_Brief:_ Set down, exactly as they stand, the lines from the one containing "framed print [283,241,320,295]" through the last line of the records below, leaving every picture out.

[Scene change detection data]
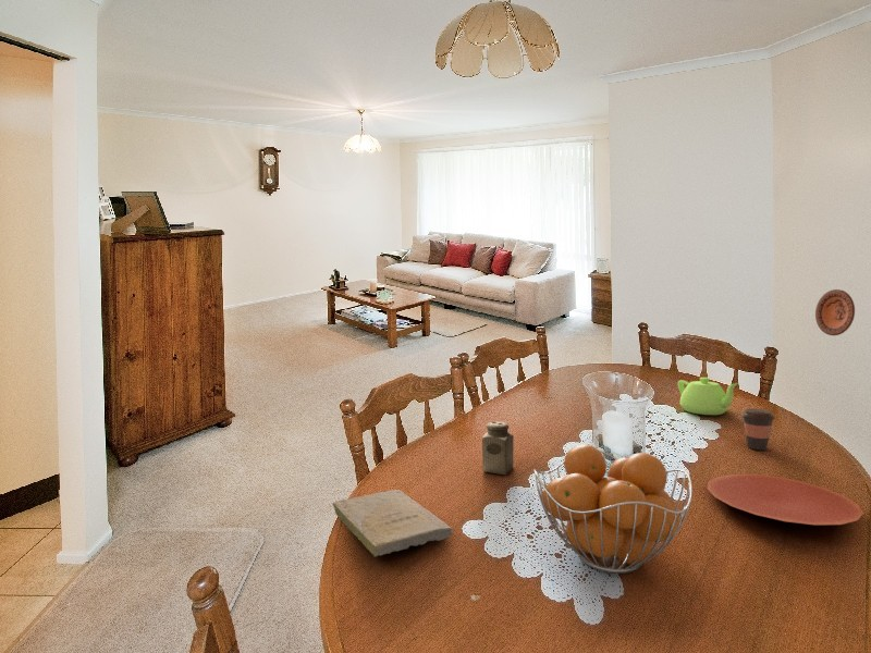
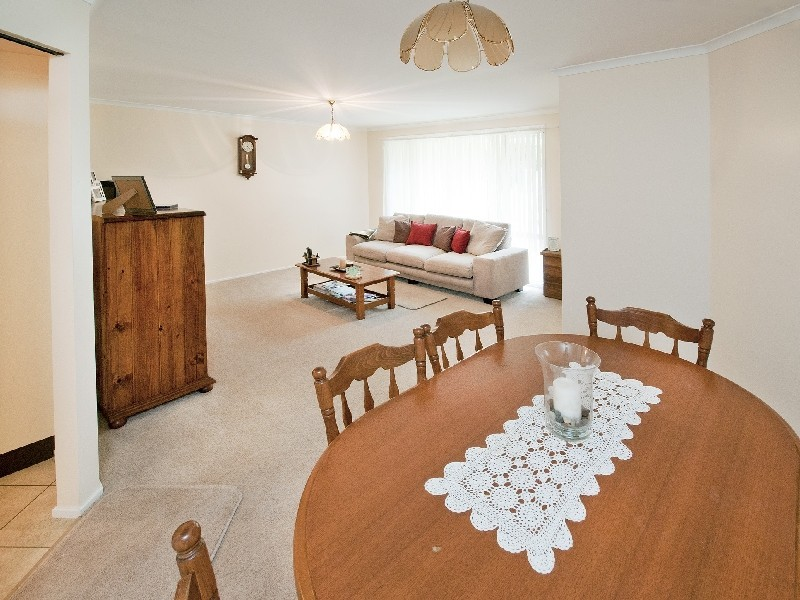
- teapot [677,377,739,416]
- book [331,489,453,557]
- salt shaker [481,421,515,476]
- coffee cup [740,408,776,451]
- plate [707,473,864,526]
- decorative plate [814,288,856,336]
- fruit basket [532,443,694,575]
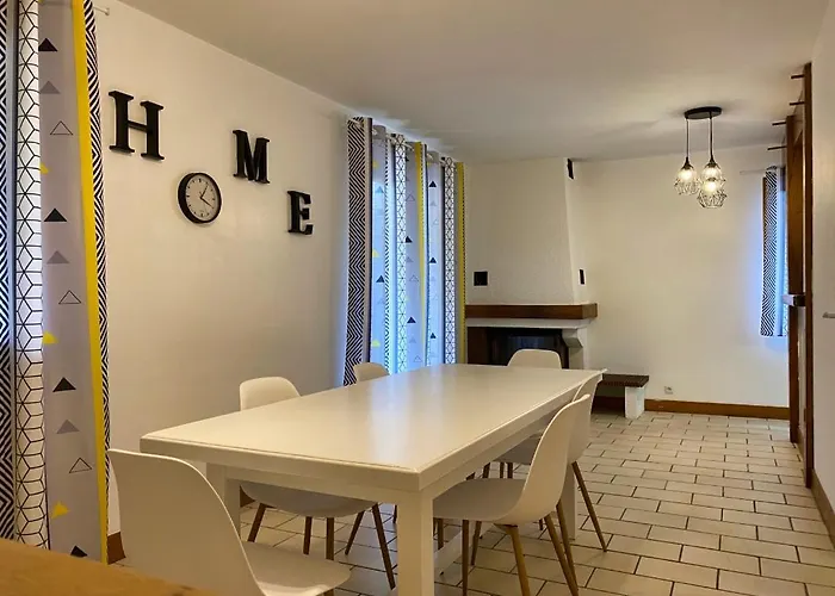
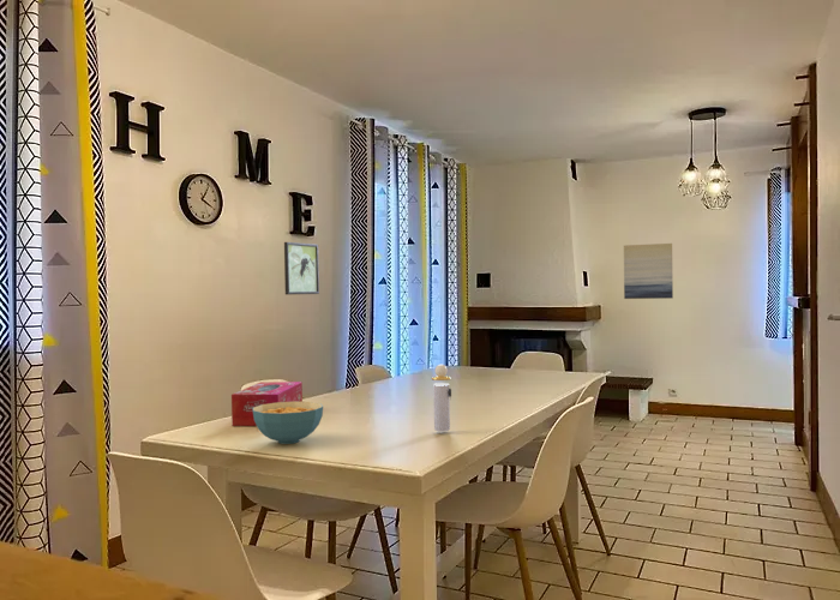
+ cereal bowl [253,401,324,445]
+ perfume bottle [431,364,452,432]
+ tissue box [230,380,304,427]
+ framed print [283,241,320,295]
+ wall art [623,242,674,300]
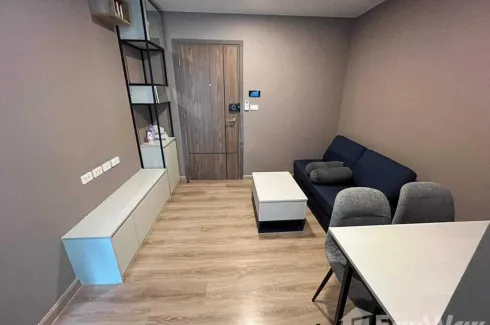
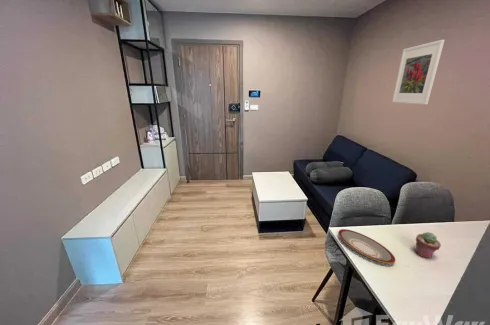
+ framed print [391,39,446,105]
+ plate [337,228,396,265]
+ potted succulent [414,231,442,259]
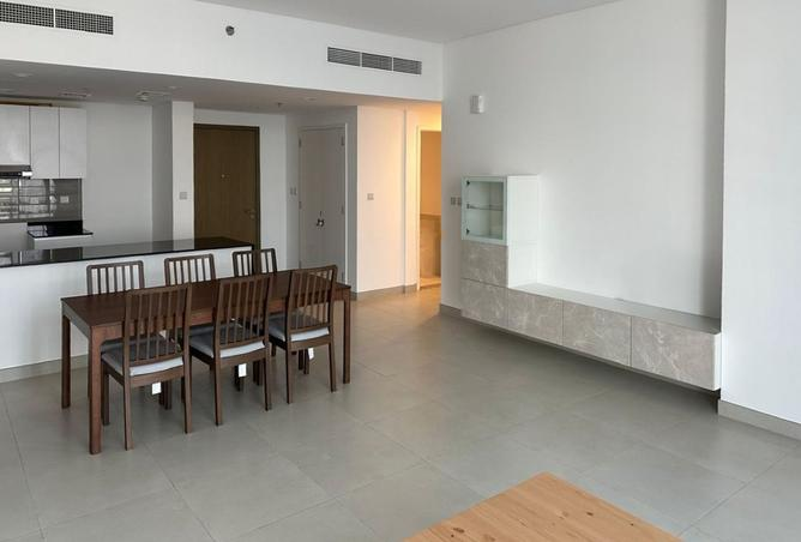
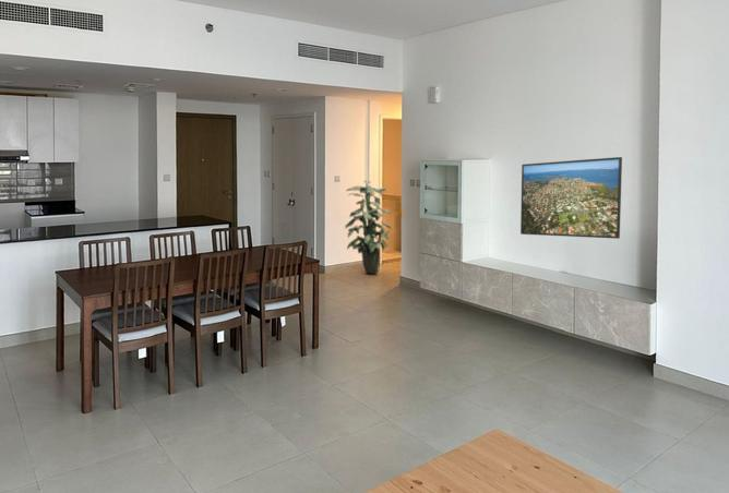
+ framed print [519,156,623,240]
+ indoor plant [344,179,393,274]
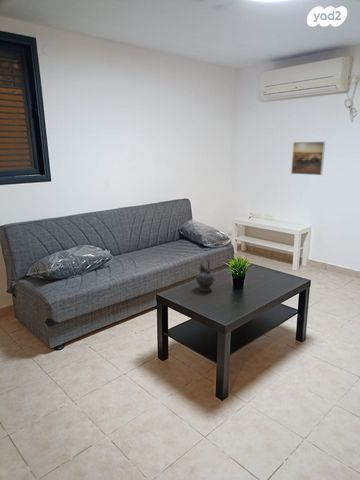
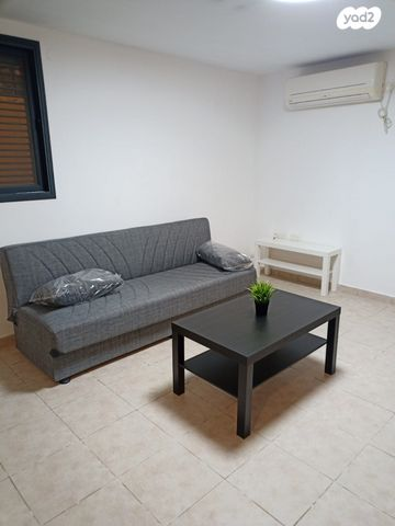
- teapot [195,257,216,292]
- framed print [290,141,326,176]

_Reply to the task:_
+ framed print [283,241,320,295]
+ wall art [623,242,674,300]
+ framed print [391,39,446,105]
+ plate [337,228,396,265]
+ potted succulent [414,231,442,259]
+ framed print [519,156,623,240]
+ indoor plant [344,179,393,274]
- teapot [195,257,216,292]
- framed print [290,141,326,176]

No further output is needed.